→ **Provided material**:
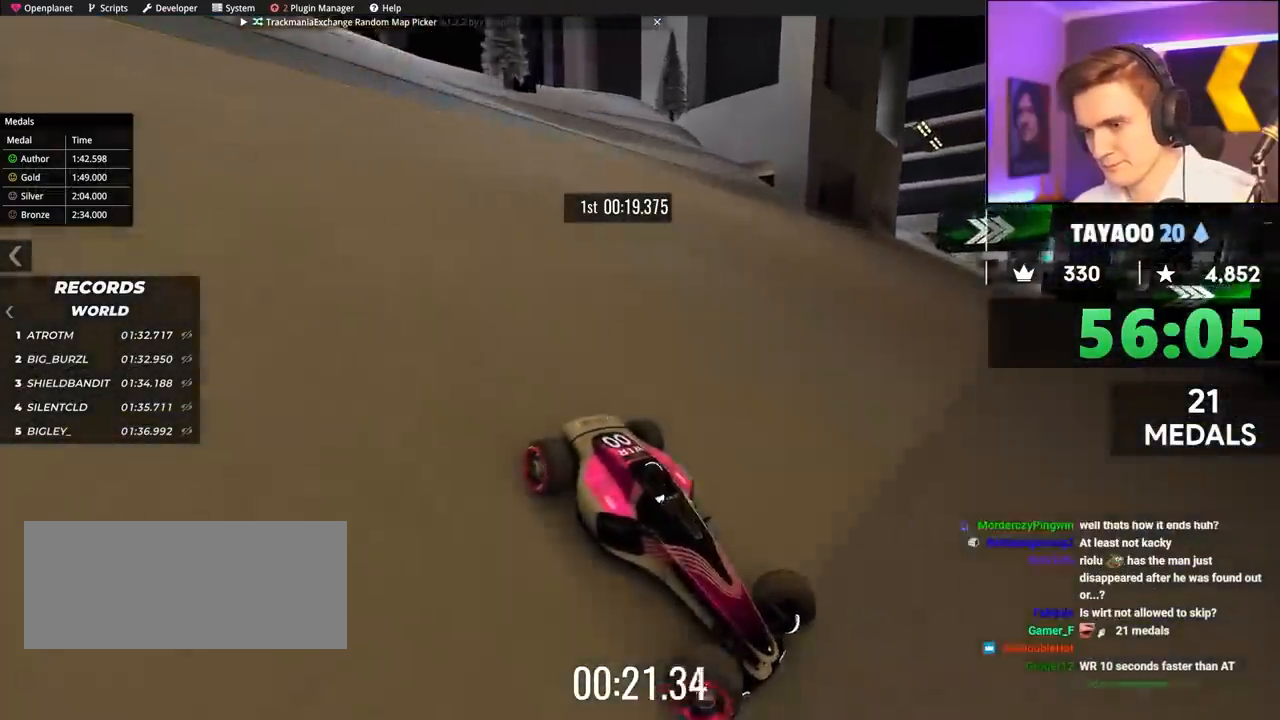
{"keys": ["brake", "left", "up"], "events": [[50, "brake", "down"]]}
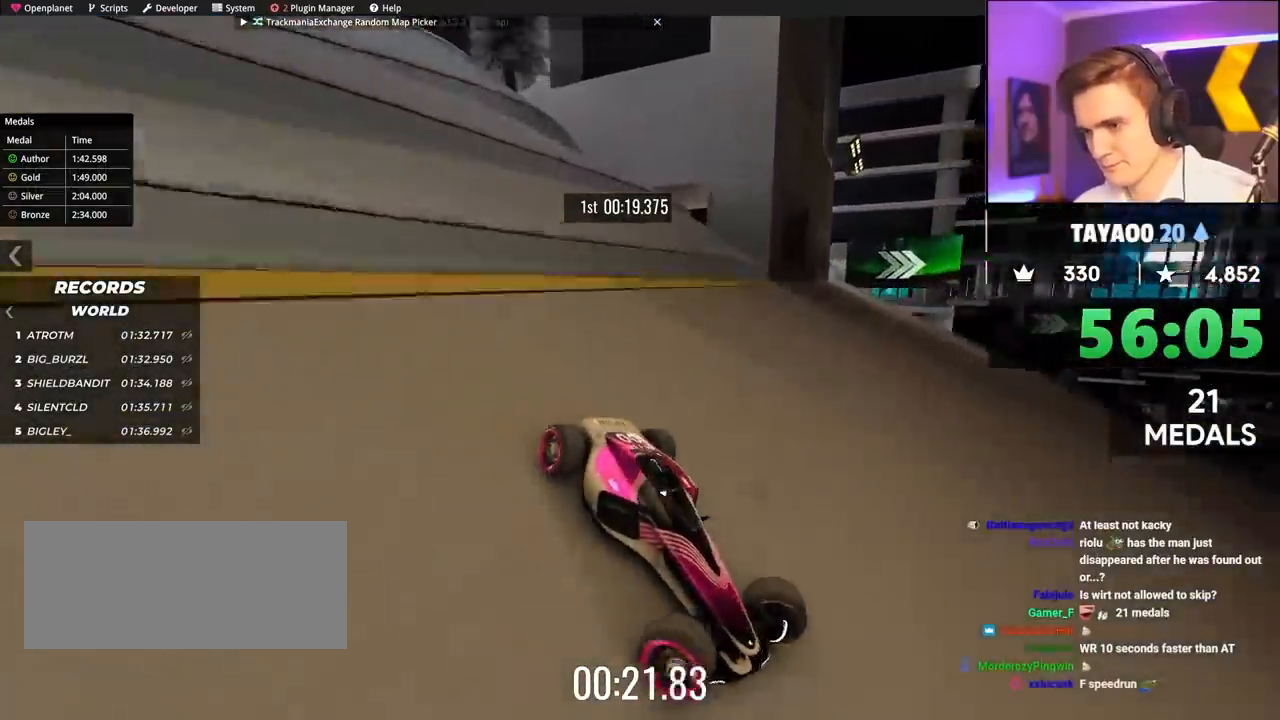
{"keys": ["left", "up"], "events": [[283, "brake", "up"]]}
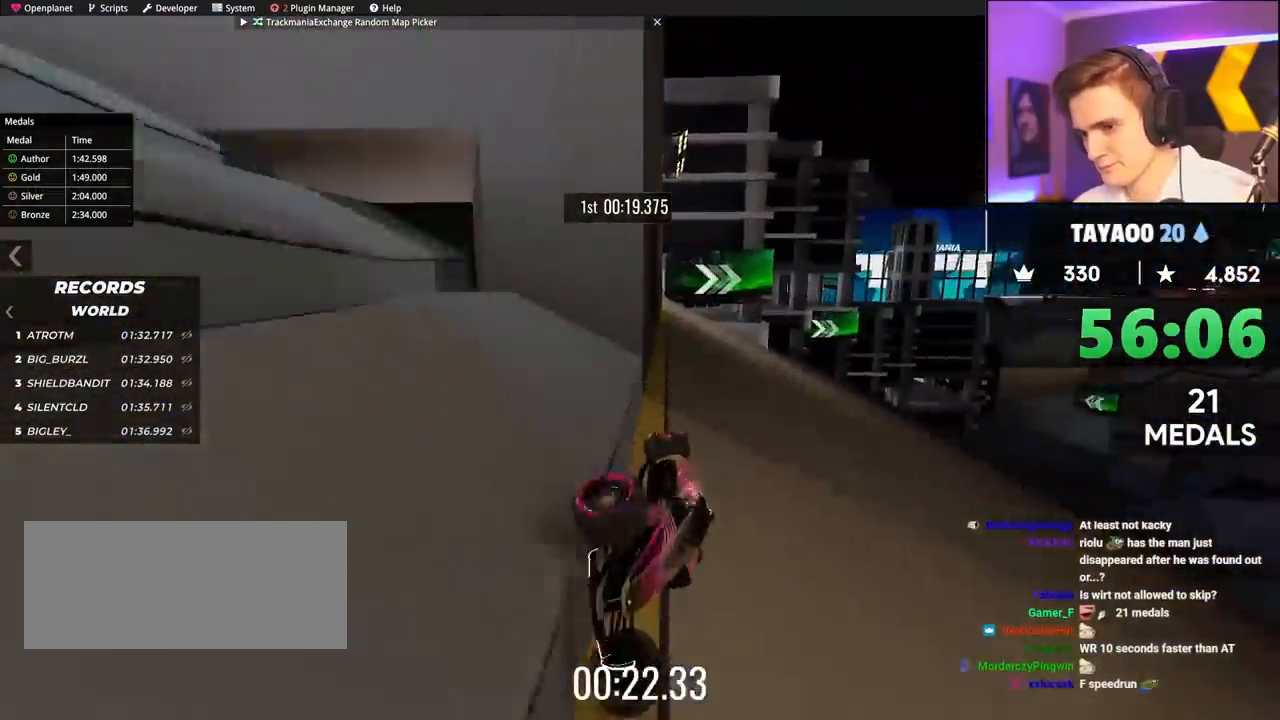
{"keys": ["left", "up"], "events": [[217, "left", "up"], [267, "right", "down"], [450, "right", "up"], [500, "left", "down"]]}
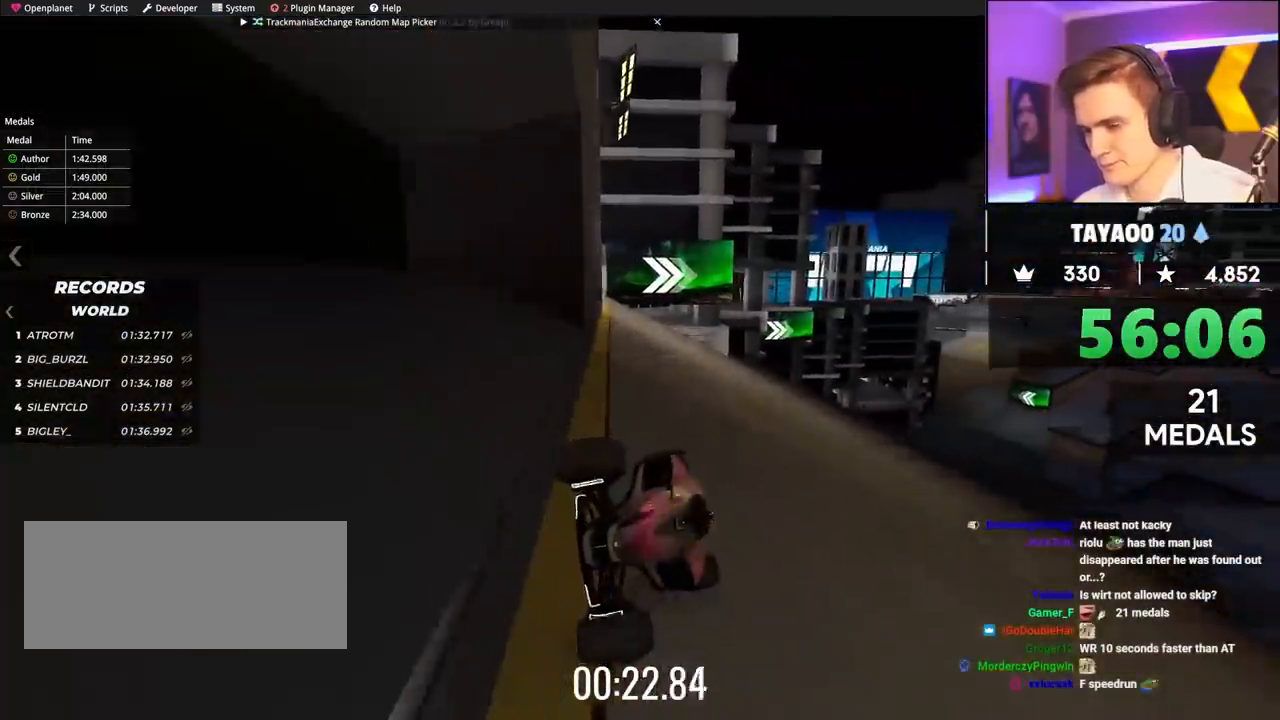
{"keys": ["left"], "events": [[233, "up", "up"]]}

→ **Aim of the task**:
Your copy should hold all the data word for word. It should hold no pictures.

→ **Answer to the exercise**:
{"keys": ["brake", "left", "up"], "events": [[50, "brake", "down"]]}
{"keys": ["left", "up"], "events": [[283, "brake", "up"]]}
{"keys": ["left", "up"], "events": [[217, "left", "up"], [267, "right", "down"], [450, "right", "up"], [500, "left", "down"]]}
{"keys": ["left"], "events": [[233, "up", "up"]]}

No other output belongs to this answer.